What needs to be done:
Among the lines of the material below, how many carry the word "GitHub"? Only the number is wanted.
___ Input data ___
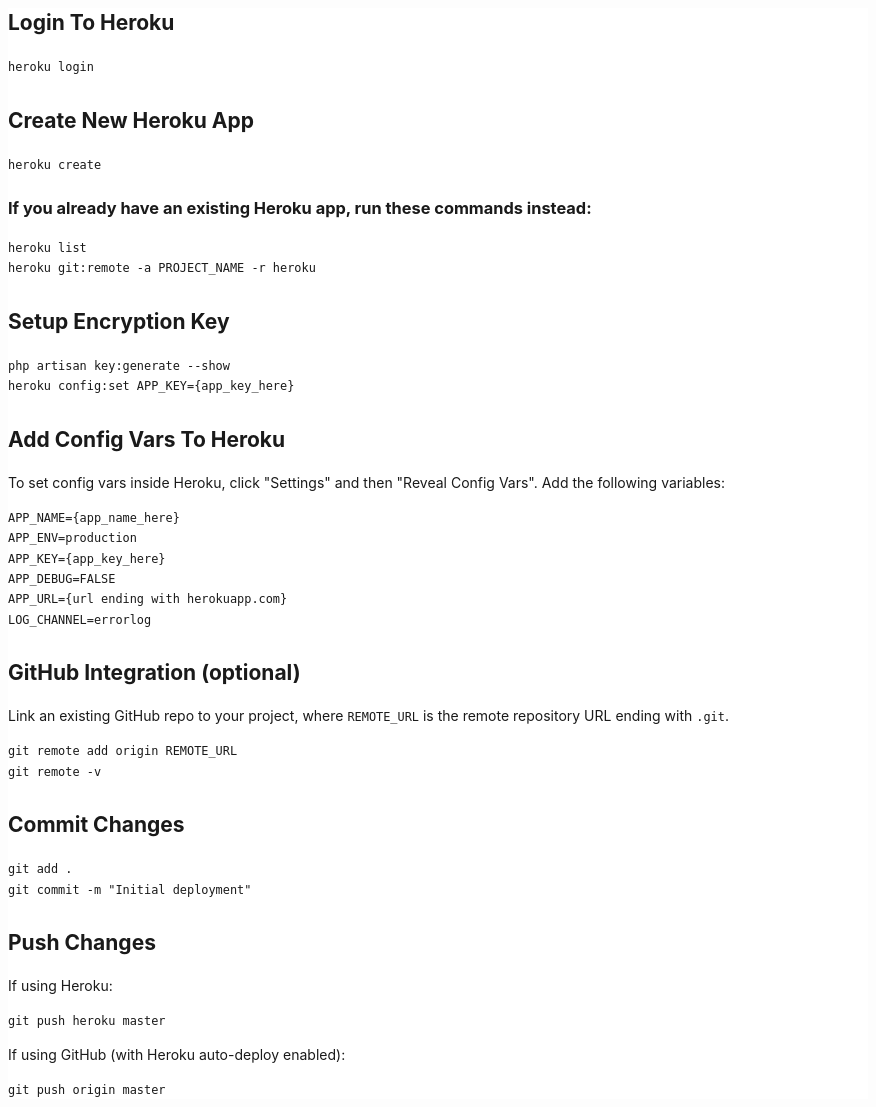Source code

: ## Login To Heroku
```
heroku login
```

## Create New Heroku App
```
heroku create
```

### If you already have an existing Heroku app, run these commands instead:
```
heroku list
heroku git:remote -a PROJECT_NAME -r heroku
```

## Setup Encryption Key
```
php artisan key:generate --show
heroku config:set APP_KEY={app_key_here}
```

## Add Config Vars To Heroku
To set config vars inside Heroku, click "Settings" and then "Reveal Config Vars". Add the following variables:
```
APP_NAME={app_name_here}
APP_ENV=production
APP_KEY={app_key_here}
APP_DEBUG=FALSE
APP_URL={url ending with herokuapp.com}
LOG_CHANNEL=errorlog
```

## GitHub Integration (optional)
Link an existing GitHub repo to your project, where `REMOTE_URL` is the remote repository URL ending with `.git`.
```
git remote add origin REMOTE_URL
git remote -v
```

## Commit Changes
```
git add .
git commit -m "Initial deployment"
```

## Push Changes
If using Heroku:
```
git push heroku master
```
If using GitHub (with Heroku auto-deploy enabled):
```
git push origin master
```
___
___ Input data ___
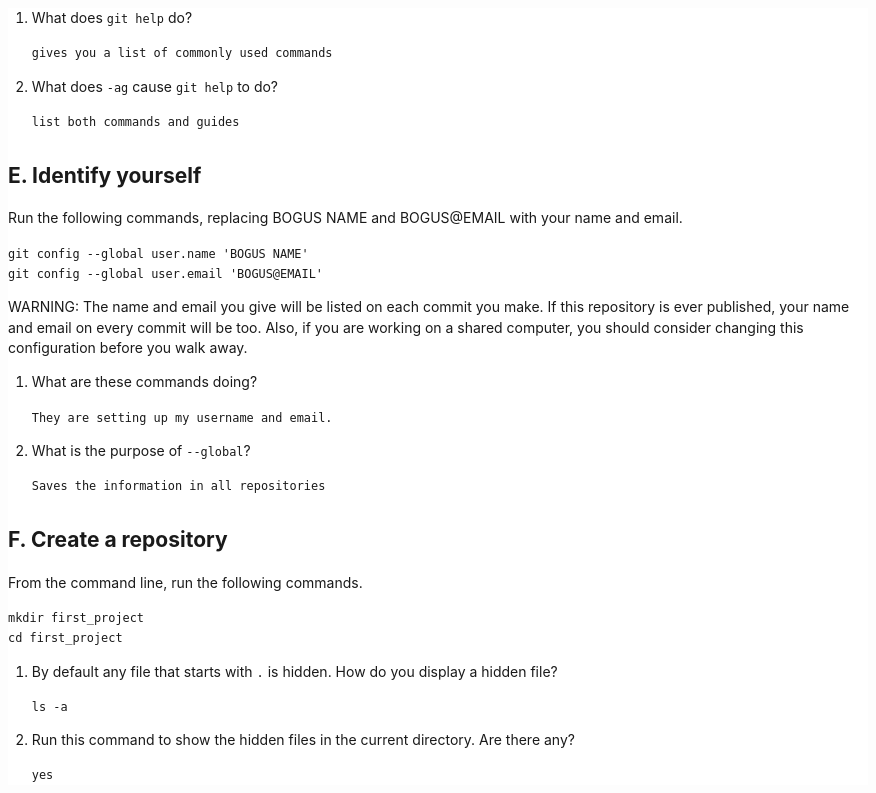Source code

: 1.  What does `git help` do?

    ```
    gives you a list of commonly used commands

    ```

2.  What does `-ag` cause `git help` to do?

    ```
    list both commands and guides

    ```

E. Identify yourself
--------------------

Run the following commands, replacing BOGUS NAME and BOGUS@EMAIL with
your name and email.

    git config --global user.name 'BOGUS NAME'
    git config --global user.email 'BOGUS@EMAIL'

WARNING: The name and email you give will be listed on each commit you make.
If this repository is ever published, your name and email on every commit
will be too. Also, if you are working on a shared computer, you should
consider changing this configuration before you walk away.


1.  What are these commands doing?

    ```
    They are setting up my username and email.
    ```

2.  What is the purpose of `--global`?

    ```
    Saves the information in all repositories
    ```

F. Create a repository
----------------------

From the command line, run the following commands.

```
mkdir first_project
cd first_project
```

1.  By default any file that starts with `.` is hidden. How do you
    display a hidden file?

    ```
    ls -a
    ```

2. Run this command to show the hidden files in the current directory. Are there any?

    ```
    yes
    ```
___
Written solution:
3